:: DATA ::
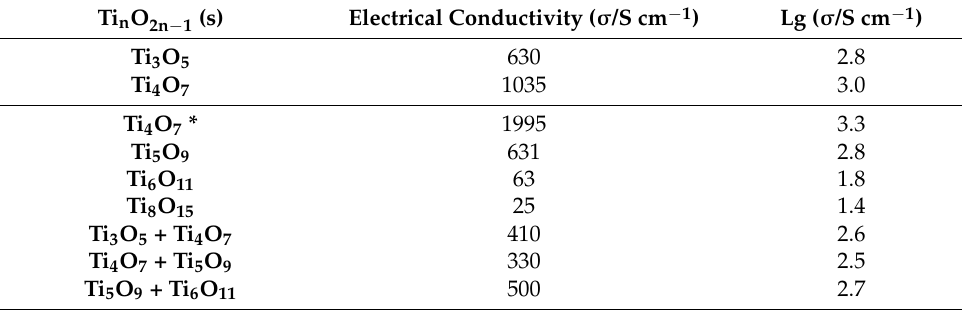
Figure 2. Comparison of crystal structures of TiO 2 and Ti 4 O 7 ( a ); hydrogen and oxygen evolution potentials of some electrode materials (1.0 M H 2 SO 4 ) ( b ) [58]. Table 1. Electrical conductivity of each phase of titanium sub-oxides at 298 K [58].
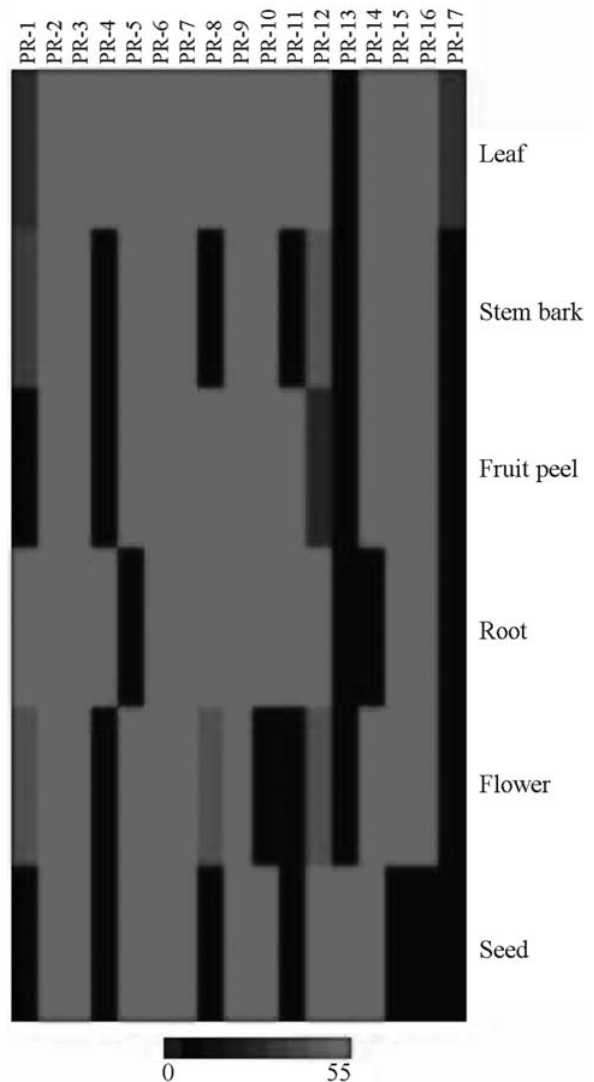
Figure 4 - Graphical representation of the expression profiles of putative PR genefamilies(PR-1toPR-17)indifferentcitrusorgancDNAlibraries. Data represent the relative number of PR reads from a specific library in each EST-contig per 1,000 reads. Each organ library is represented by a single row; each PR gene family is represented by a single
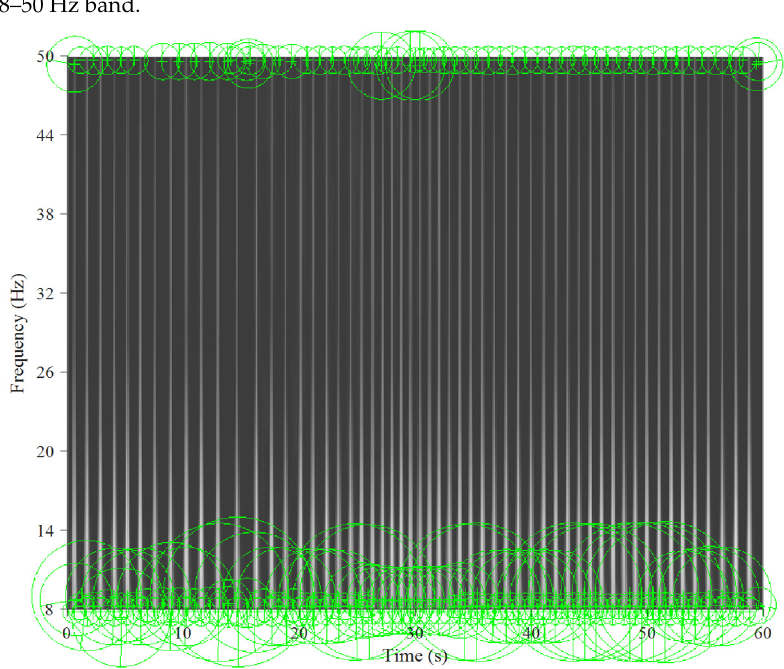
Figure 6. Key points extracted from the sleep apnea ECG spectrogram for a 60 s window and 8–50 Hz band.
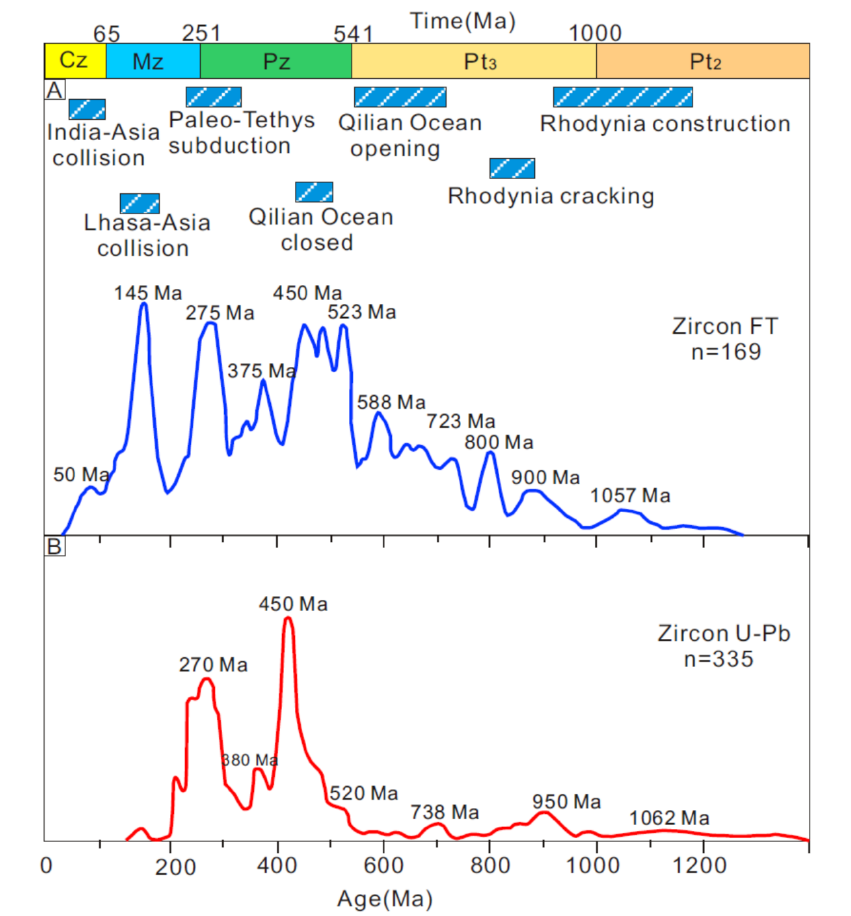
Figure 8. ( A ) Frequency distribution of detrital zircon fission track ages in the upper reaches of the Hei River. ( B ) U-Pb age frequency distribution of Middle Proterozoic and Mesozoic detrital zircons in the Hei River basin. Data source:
:::
:: DATA ::
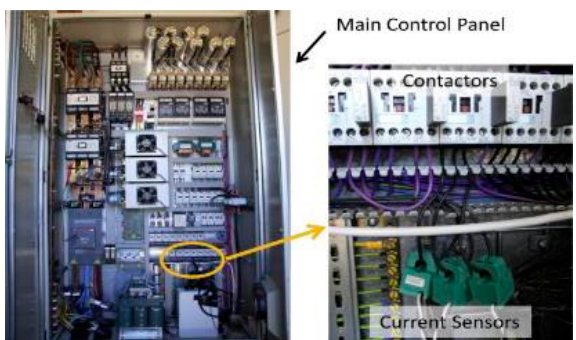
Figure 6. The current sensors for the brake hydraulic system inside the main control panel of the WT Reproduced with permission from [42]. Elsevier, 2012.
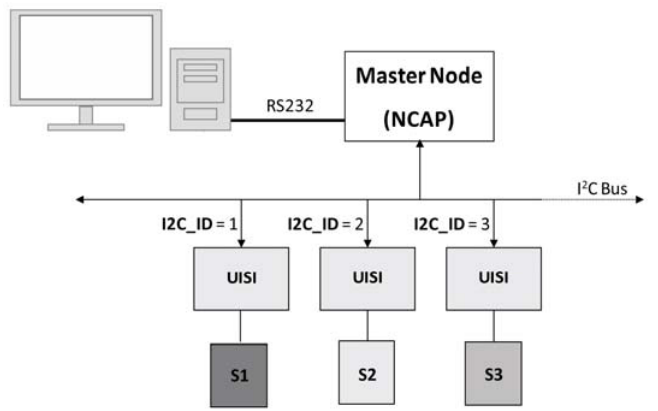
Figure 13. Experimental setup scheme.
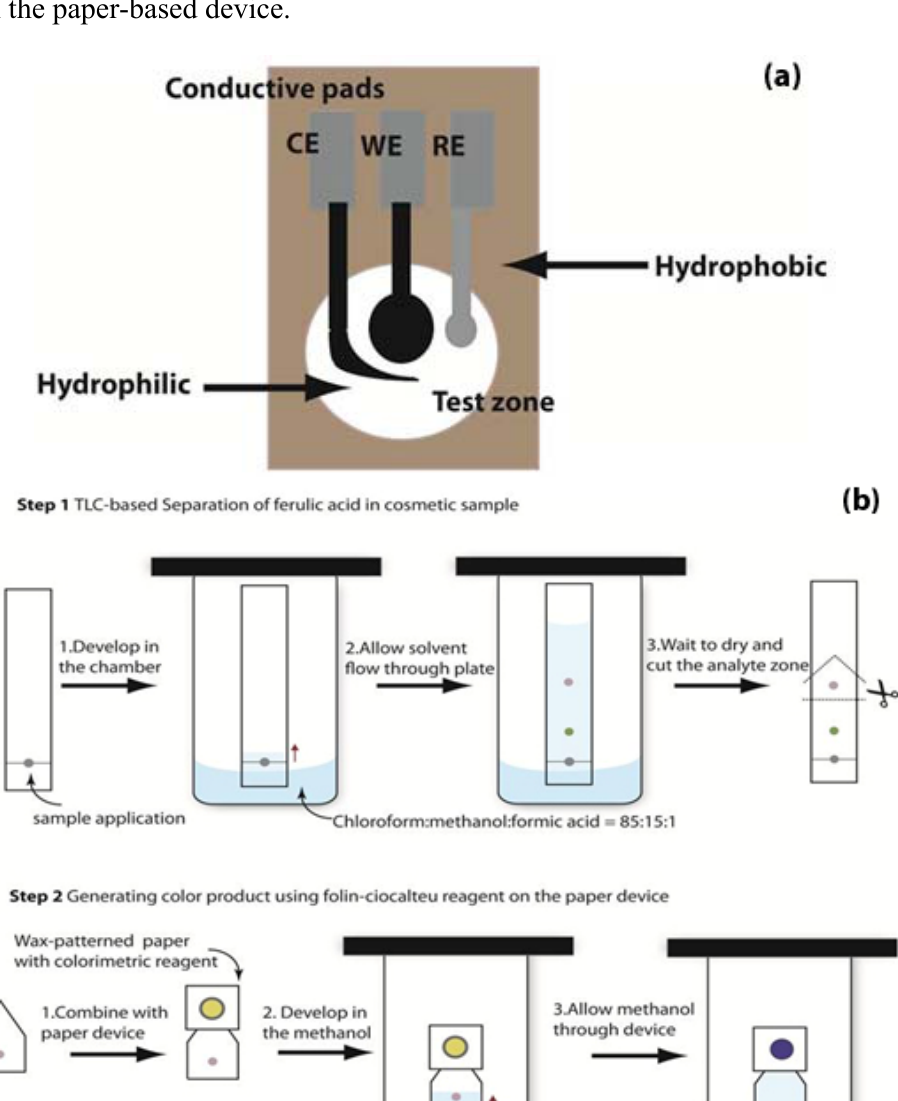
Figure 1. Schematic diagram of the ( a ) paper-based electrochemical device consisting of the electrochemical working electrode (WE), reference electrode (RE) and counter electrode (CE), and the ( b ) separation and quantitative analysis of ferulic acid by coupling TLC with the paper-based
:::
Above are the records. Copy only the lines from the one with "Figure 6. The" through the one with "Figure 1. Schematic", exactly, with no pictures.

Figure 6. The current sensors for the brake hydraulic system inside the main control panel of the WT Reproduced with permission from [42]. Elsevier, 2012.
Figure 13. Experimental setup scheme.
Figure 1. Schematic diagram of the ( a ) paper-based electrochemical device consisting of the electrochemical working electrode (WE), reference electrode (RE) and counter electrode (CE), and the ( b ) separation and quantitative analysis of ferulic acid by coupling TLC with the paper-based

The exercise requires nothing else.